True placebo ethics does not work in pandemic situations. If the patient is suffering from a serious medical condition, doctors will use “standard care” as a placebo instead. “Since most new drugs are ineffective or harmful, randomization to placebo in addition to regular care will not make it clearly worse.” Public health emergencies
For Covid-19, standard care will support most. The lopinavir-ritonavir study tested drugs for giving oxygen, ventilation, and antibiotics to patients, and for pumping blood, renal function, and blood pressure as needed. Researchers can also perform “adaptation tests”. That is, test different drugs against each other or combine drugs to see if their effectiveness improves. This format allows for faster cessation of certain medications that may not be effective, and allows more patients to receive potentially effective treatments. However, when compared to another drug, as opposed to placebo alone, it may take longer to prove that the drug is effective.
The best clinical trials should also be double-blind. That is, neither the physician nor the patient knows whether they are taking the drug under test. Doctors cannot selectively treat patients who think they are ill. Patients also have less placebo effects because they know they have drugs. However, it can be difficult to achieve without prior planning. The World Health Organization (WHO) trial of coronavirus is not double-blind as an organization You need to balance rigor and speed
Ethical issues are even more troublesome when testing vaccine candidates. Drug treatment is already given to sick people, but vaccines are usually created from scratch and given to healthy people. Determining both safety and efficacy requires a huge number of research participants. Stanley Pearlman, a professor of microbiology and immunology at the University of Iowa, has approximately 10 cases Guillain-Barre syndrome Vaccinations per million people. Almost recovered, 25 have died From vaccines.
Access and harm
Patients are waiting for treatment to emerge as doctors and researchers struggle to balance rigor and speed.

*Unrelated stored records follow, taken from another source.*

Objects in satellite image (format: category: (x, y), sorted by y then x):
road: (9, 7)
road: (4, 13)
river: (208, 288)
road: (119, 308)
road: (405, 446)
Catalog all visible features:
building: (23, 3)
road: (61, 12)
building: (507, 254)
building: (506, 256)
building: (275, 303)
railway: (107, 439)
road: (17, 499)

In the United States, the most advanced clinical trials of coronavirus are related to the antiviral drug remdisivir. Unlike most drugs under study, remdecivir is not approved for treatment of health conditions, so patients can only access the drug If accepted for clinical trialStatistically, most drugs are not effective. “It’s more likely it won’t work than it works,” Kaplan says of Lemdecivir.
But hurry does not help the whole patient. “If you don’t do carefully controlled clinical trials, you’ll usually find that using placebo means you’re wasting time going back many years,” Perlman says. Kaplan agrees. If you don’t implement the right criteria, it will be difficult to determine if the drug is really impacting, and your trial will take longer.

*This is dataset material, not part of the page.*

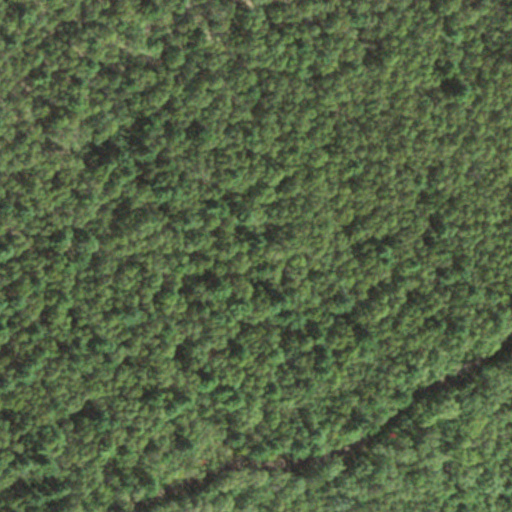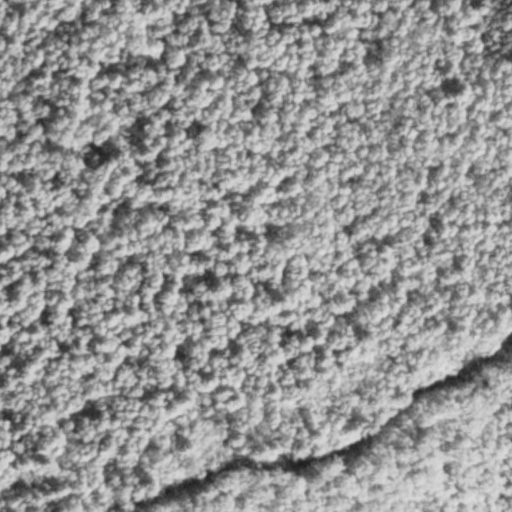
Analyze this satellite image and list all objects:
road: (313, 447)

“We need to remember that randomized clinical trials are rocks where high expectations are routinely neglected,” says London. He states that about 90% of new drugs did not pass the test, and half of these are insufficient for most advanced tests. “And all these are all cases where researchers and sponsors plan ahead, do specific research in animal experiments, and are ready for human testing.”

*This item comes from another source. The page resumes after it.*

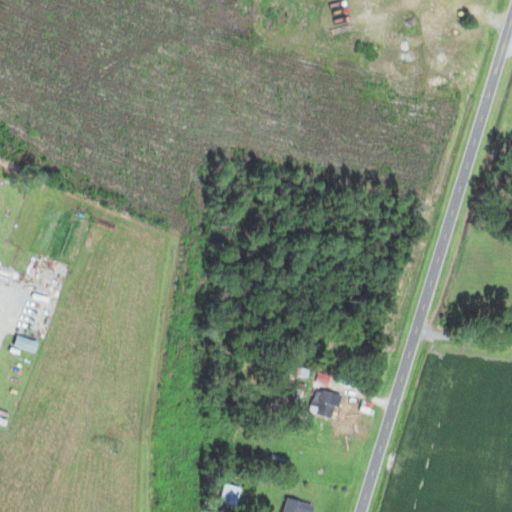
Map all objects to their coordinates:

Despite working at phenomenal speed, it may take months instead of years to find a cure for Covid-19. Ethical and rigorous research takes time, but requires investment. Without clinical trials, London warns, patients may receive ineffective or harmful treatments, clinicians may waste time on pointless interventions, wasting money on valuable resources You.
If treatment is urgently needed even in a pandemic, a carefully designed trial is the best way to help the patient.